**The task:** Can you print every one of the entries below line for line, leaving each one unchanged?

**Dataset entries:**
^^^^^^^^^^^^^^^^

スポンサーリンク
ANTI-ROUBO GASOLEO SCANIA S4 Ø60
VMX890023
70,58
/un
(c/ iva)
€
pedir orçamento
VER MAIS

^^^^^^^^^^^^^^^^

**Result:**
スポンサーリンク
ANTI-ROUBO GASOLEO SCANIA S4 Ø60
VMX890023
70,58
/un
(c/ iva)
€
pedir orçamento
VER MAIS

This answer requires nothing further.